--- START ---

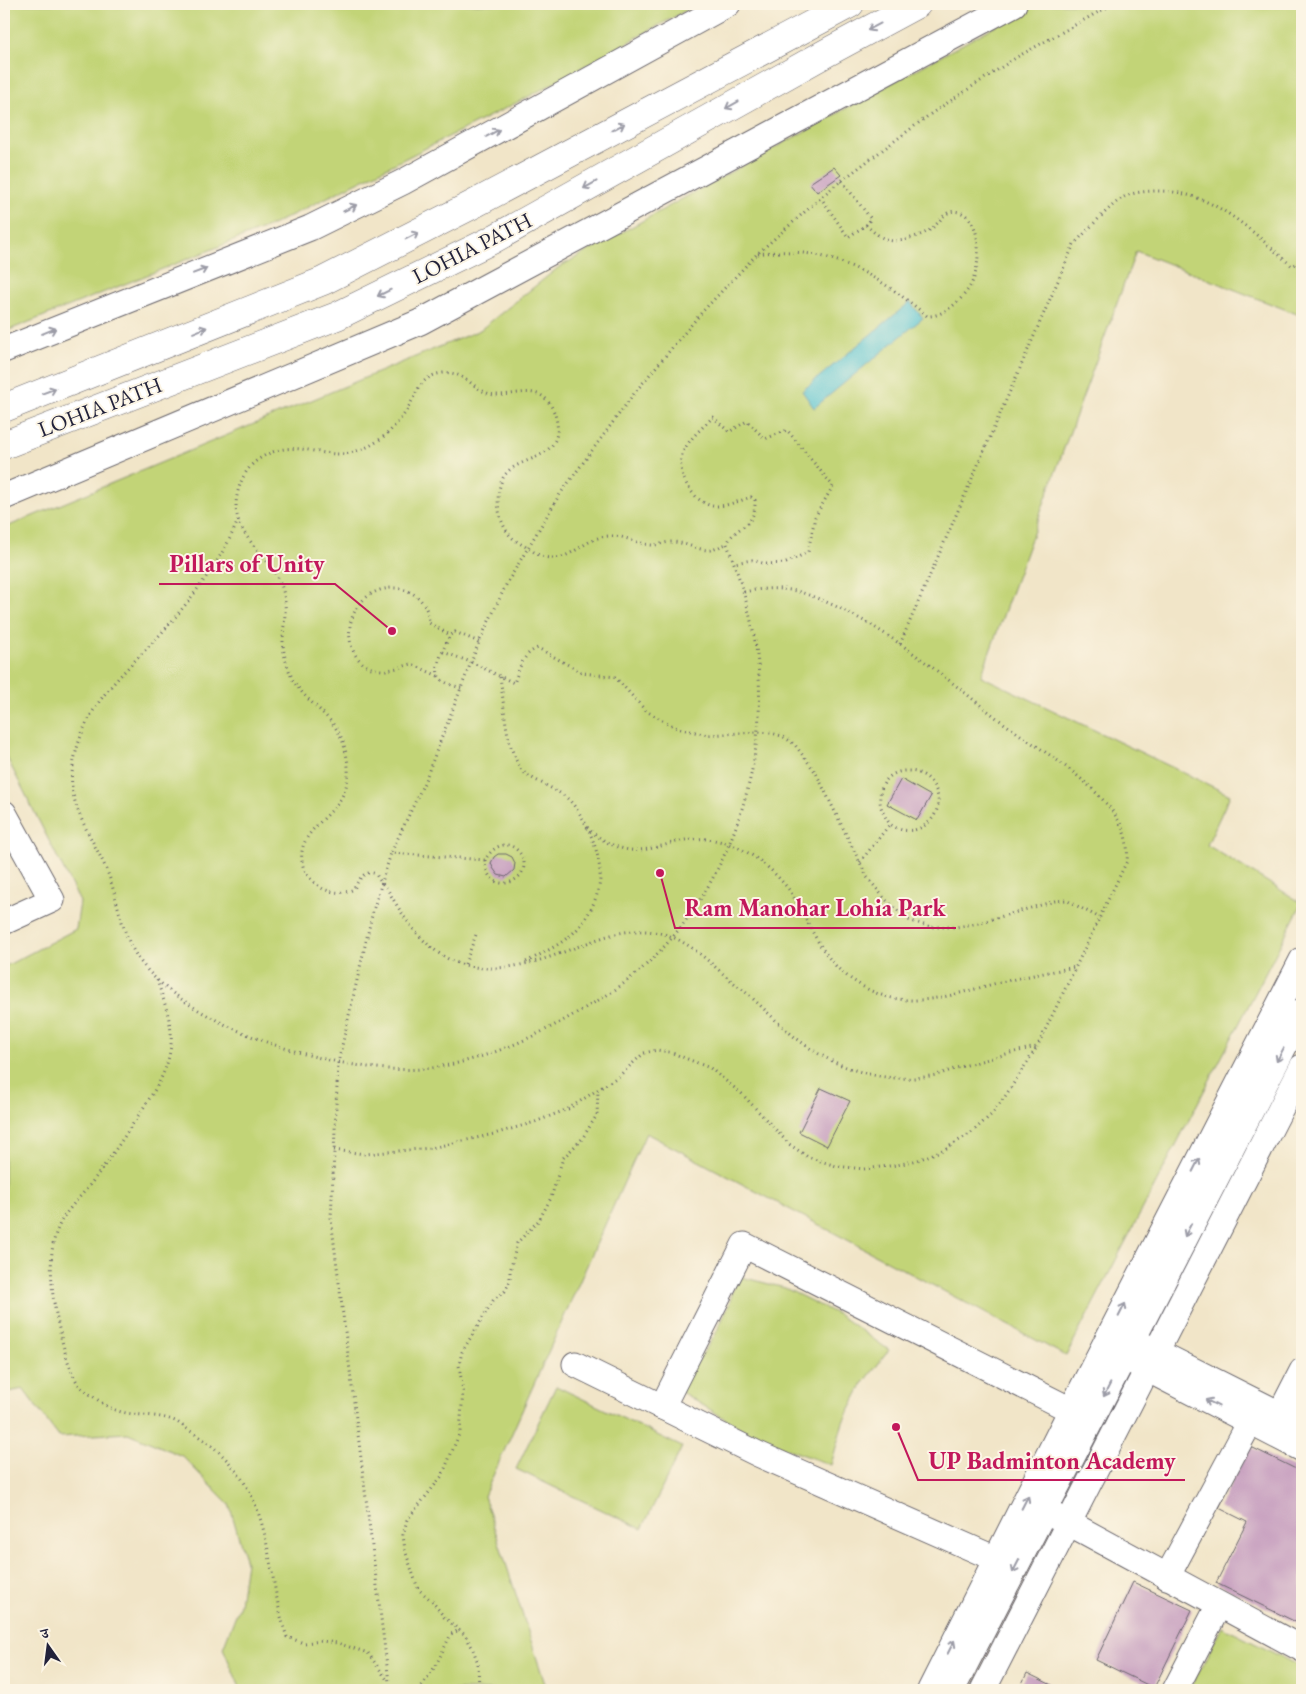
<svg xmlns="http://www.w3.org/2000/svg" width="1306" height="1694" font-family="'EB Garamond','Noto Serif Devanagari',serif">
	<rect width="100%" height="100%" fill="#fcf5e5"/>
	<filter id="ink" filterUnits="userSpaceOnUse"><feTurbulence type="fractalNoise" baseFrequency=".02" numOctaves="2"/><feDisplacementMap in="SourceGraphic" scale="10" xChannelSelector="R" yChannelSelector="G"/><feConvolveMatrix kernelMatrix="1 2 1 2 8 2 1 2 1" color-interpolation-filters="sRGB"/></filter>
	<filter id="wash" filterUnits="userSpaceOnUse"><feTurbulence type="fractalNoise" baseFrequency=".0096" numOctaves="4" result="noise"/><feDisplacementMap in="SourceGraphic" scale="20" xChannelSelector="R" yChannelSelector="G"/><feGaussianBlur stdDeviation="1.12" result="paint"/><feColorMatrix in="noise" values="0 0 0 0 0 0 0 0 0 0 0 0 0 0 0 0 0 1.4 0 .05"/><feComposite in="paint" operator="in"/></filter>
	<g filter="url(#wash)">
		<rect width="100%" height="100%" fill="#f1e5c8"/>
		<g fill="#c2d477" stroke="#727b59">
			<polygon points="4,4 698,4 528,97 268,227 4,332"/>
			<polygon points="1035,4 1302,4 1302,316 1136,251 981,676 1230,795 1207,845 1302,903 1066,1356 646,1133 484,1496 547,1690 241,1690 223,1648 240,1604 246,1562 229,1504 182,1456 128,1433 59,1437 23,1389 4,1393 4,967 76,929 80,902 4,752 4,528 480,330 559,267"/>
			<polygon points="737,1276 785,1288 839,1315 889,1350 862,1385 843,1422 831,1465 755,1437 678,1390 715,1335 729,1305"/>
			<polygon points="556,1386 682,1447 642,1529 516,1469"/>
			<polygon points="1222,1627 1302,1667 1302,1690 1189,1690"/>
		</g>
		<polygon fill="#58c4d0" stroke="#3d7386" points="910,302 923,318 814,408 802,391"/>
		<g id="blocks">
			<g fill="#c59cbe">
				<polygon points="834,167 841,175 817,192 810,183"/>
				<polygon points="901,779 931,796 917,820 887,804"/>
				<polygon points="498,854 506,854 512,857 515,863 514,870 506,877 498,875 493,868 491,863 494,857"/>
				<polygon points="821,1088 850,1101 827,1146 799,1132"/>
				<polygon points="1249,1446 1302,1472 1302,1625 1216,1583 1247,1522 1219,1508"/>
				<polygon points="1133,1582 1192,1610 1154,1688 1096,1660"/>
				<polygon points="1027,1673 1062,1690 1019,1690"/>
			</g>
		</g>
	</g>
	<g filter="url(#ink)">
		<use href="#blocks" fill-opacity="0" stroke="#6a666c" stroke-width="1"/>
		<g fill="none" stroke-linecap="round" stroke-linejoin="round">
			<g stroke="#6a666c" stroke-width="27">
				<g id="minor">
					<polyline points="4,350 310,228 403,182 728,4"/>
					<polyline points="4,497 420,322 1014,4"/>
					<polyline points="4,813 52,900 4,922"/>
					<polyline points="1141,1344 1302,1425"/>
					<polyline points="1133,1362 1302,1449"/>
					<polyline points="575,1364 758,1454 996,1559"/>
					<polyline points="662,1407 744,1245 1071,1410"/>
					<polyline points="1280,1414 1302,1371"/>
					<polyline points="1054,1515 1302,1649"/>
					<polyline points="1167,1577 1257,1409"/>
					<polyline points="930,1690 1071,1410 1302,960"/>
					<polyline points="952,1690 1302,1012"/>
					<polyline points="983,1690 1302,1067"/>
					<polyline points="1175,1690 1219,1605"/>
				</g>
			</g>
			<g stroke="#6a666c" stroke-width="29">
				<g id="major">
					<polyline points="4,408 323,281 470,206 850,4"/>
					<polyline points="4,445 337,316 490,241 826,53 917,4"/>
				</g>
			</g>
			<g stroke="#6a666c" stroke-width="3" stroke-dasharray="1 4" stroke-linecap="butt">
				<polyline points="842,181 871,219 866,225"/>
				<path d="M758,254C825,243 878,275 927,316C945,317 967,296 973,280C981,262 982,218 959,212C945,208 941,222 931,229C926,233 920,235 914,237C892,245 883,241 866,225L848,237L821,198"/>
				<path d="M238,520C224,557 192,598 166,628C123,676 81,703 72,773C68,810 99,846 110,879C119,906 122,934 138,958C165,998 229,1029 272,1044C320,1060 387,1076 438,1067C486,1059 531,1039 573,1015C588,1006 605,997 619,987C713,919 765,793 759,678C757,633 743,586 727,544C735,524 756,530 755,500L751,497C739,501 725,507 713,506C693,503 674,471 683,452C690,438 702,428 713,417L729,432L747,421L765,439L787,430L833,486L815,517L808,552L786,563L766,564L752,560L734,563"/>
				<path d="M744,592C763,588 784,587 803,593C876,618 934,669 993,715C1034,747 1081,770 1113,812C1124,827 1129,843 1127,861L1037,1047"/>
				<path d="M900,644L1074,244C1087,231 1110,205 1124,197C1133,192 1148,191 1158,191C1215,191 1252,232 1292,266L1302,261"/>
				<path d="M443,652L471,662L514,683C520,668 522,654 538,648L583,673L615,677L646,711L677,728L708,735L757,732L771,733L782,736L790,741L795,745L816,773L867,877L885,899L908,920L931,927H956L979,923L1055,901L1066,900L1100,918"/>
				<path d="M438,676L412,664C403,666 396,669 386,670C340,672 337,604 380,590C392,587 399,587 410,592C422,598 429,610 429,623L450,635"/>
				<path d="M500,677C505,707 504,742 521,769C527,779 560,789 571,802C588,822 601,854 600,879C599,895 590,913 581,925C567,942 543,953 524,963"/>
				<path d="M461,688C455,686 447,684 442,680C430,671 446,645 450,635L455,632L479,642"/>
				<path d="M587,828C601,840 620,852 639,850C657,849 674,841 692,839C732,836 766,860 790,891C805,915 816,944 835,965C843,974 852,980 862,986C907,1013 951,995 997,983C1023,977 1049,972 1075,967"/>
				<path d="M485,860C487,905 545,875 516,849C504,839 491,849 485,860L391,853L424,783L479,642L507,583L560,494L636,391L702,312L757,254L833,187L932,113L1017,57L1113,4"/>
				<path d="M860,862L890,824C917,845 954,811 931,782C926,775 917,771 908,771C886,770 875,791 882,810C884,815 887,820 890,824"/>
				<polyline points="465,964 477,932"/>
				<path d="M157,980C164,1002 175,1028 170,1051C166,1076 151,1096 138,1116C122,1140 107,1163 89,1186C79,1199 64,1212 58,1228C49,1249 51,1273 53,1296C56,1317 66,1368 79,1385C82,1389 87,1392 91,1395C98,1400 107,1407 115,1410C134,1417 156,1413 175,1421C181,1424 186,1429 192,1432C212,1445 222,1453 237,1472C273,1519 268,1583 287,1637L304,1643L322,1641L337,1643L368,1653L388,1681"/>
				<path d="M334,1150L365,1154L431,1148L494,1134L535,1122L568,1109L619,1076L644,1053L657,1050L670,1052L710,1068L742,1094L789,1144L808,1157L836,1166L864,1169L897,1165L918,1160L945,1149L971,1133L991,1115L1006,1095L1037,1047C1011,1052 985,1060 960,1067C950,1070 940,1075 930,1076C887,1084 839,1070 804,1044C780,1027 761,1004 738,986C714,968 694,943 664,934C625,924 597,940 561,953C524,967 475,978 440,954C417,938 402,915 389,892C385,885 380,883 376,874C365,869 358,880 354,889C344,894 334,893 323,889C315,884 305,875 303,866C294,831 333,820 344,792C351,776 348,758 343,742C333,714 305,703 292,678C287,666 283,654 283,641C283,623 288,609 283,591C273,552 226,537 238,491C241,479 248,466 259,459C297,434 322,463 357,451C376,445 390,433 402,417C416,400 416,376 443,373C467,370 477,397 500,395C522,394 543,384 554,412C558,422 559,433 554,442C543,462 513,459 503,478C495,494 497,518 508,533C513,540 521,544 528,548C535,553 543,558 551,558C574,559 586,536 610,536C625,535 639,545 653,545C659,545 665,542 672,542C684,542 697,550 709,550C716,550 721,545 727,544"/>
				<polyline points="390,1690 331,1219 338,1063 373,911 391,853"/>
				<polyline points="419,1690 436,1665 451,1634 459,1630"/>
				<polyline points="479,1690 478,1663 472,1647 465,1635 444,1617 432,1601 418,1589 405,1550 403,1535 407,1520 442,1476 460,1432 463,1391 459,1365 462,1352 494,1299 505,1291 510,1281 510,1272 517,1243 539,1220 551,1198 563,1158 582,1139 597,1115 598,1091"/>
			</g>
			<use href="#minor" stroke="#fff" stroke-width="25"/>
			<use href="#major" stroke="#fff" stroke-width="28"/>
		</g>
		<defs><path id="oneway-shaft" d="M-6 0H5M1.5-3L5.5 0L1.5 3" fill="none" stroke-width="1.6" stroke-linecap="round" stroke-linejoin="round" transform="scale(1.25)"/></defs>
		<g stroke="#9c9ca7">
			<use href="#oneway-shaft" transform="translate(874 27) rotate(152)"/>
			<use href="#oneway-shaft" transform="translate(732 105) rotate(151)"/>
			<use href="#oneway-shaft" transform="translate(618 127) rotate(-28)"/>
			<use href="#oneway-shaft" transform="translate(493 133) rotate(-29)"/>
			<use href="#oneway-shaft" transform="translate(590 185) rotate(151)"/>
			<use href="#oneway-shaft" transform="translate(350 208) rotate(-26)"/>
			<use href="#oneway-shaft" transform="translate(412 236) rotate(-27)"/>
			<use href="#oneway-shaft" transform="translate(200 271) rotate(-21)"/>
			<use href="#oneway-shaft" transform="translate(384 293) rotate(154)"/>
			<use href="#oneway-shaft" transform="translate(200 330) rotate(-22)"/>
			<use href="#oneway-shaft" transform="translate(49 331) rotate(-22)"/>
			<use href="#oneway-shaft" transform="translate(49 391) rotate(-21)"/>
			<use href="#oneway-shaft" transform="translate(1280 1055) rotate(118)"/>
			<use href="#oneway-shaft" transform="translate(1196 1165) rotate(-63)"/>
			<use href="#oneway-shaft" transform="translate(1188 1230) rotate(117)"/>
			<use href="#oneway-shaft" transform="translate(1122 1310) rotate(-63)"/>
			<use href="#oneway-shaft" transform="translate(1107 1390) rotate(117)"/>
			<use href="#oneway-shaft" transform="translate(1212 1403) rotate(-153)"/>
			<use href="#oneway-shaft" transform="translate(1025 1502) rotate(-63)"/>
			<use href="#oneway-shaft" transform="translate(1016 1566) rotate(117)"/>
			<use href="#oneway-shaft" transform="translate(951 1647) rotate(-63)"/>
		</g>
	</g>
	<g text-anchor="middle" dominant-baseline="central" stroke-width="4" stroke-linejoin="round" paint-order="stroke">
		<g font-size="22" fill="#22223b" stroke="#fcf5e5">
			<text transform="translate(472 248) rotate(-27)">LOHIA PATH</text>
			<text transform="translate(100 407) rotate(-21)">LOHIA PATH</text>
		</g>
	</g>
	<path fill="none" stroke="#c2185b" stroke-width="2" d="M392 631L335 584H159M660 873L675 928H956M896 1427L918 1480H1185"/>
	<g fill="#c2185b" stroke="#fcf5e5" stroke-width="2">
		<circle cx="392" cy="631" r="5"/>
		<circle cx="660" cy="873" r="5"/>
		<circle cx="896" cy="1427" r="5"/>
	</g>
	<g font-size="24" text-anchor="middle" font-weight="bold" fill="#c2185b" stroke="#fcf5e5" stroke-width="4" stroke-linejoin="round" paint-order="stroke">
		<text x="247" y="572">Pillars of Unity</text>
		<text x="815" y="916">Ram Manohar Lohia Park</text>
		<text x="1052" y="1469">UP Badminton Academy</text>
	</g>
	<rect width="1306" height="1694" fill="none" stroke="#fcf5e5" stroke-width="20"/>
	<g transform="translate(48 1646) rotate(346)" stroke="#fcf5e5" stroke-width="4" paint-order="stroke">
	<path d="M0-4L9 19L0 12L-9 19Z" fill="#22223b"/>
	<text y="-8" font-size="14" font-weight="bold" text-anchor="middle" fill="#22223b">उ</text>
	</g>
</svg>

--- END ---

ASSIGNMENT => Above are the entries; copy out every line among them that contains the word "major".

WRITTEN RESPONSE =>
				<g id="major">
			<use href="#major" stroke="#fff" stroke-width="28"/>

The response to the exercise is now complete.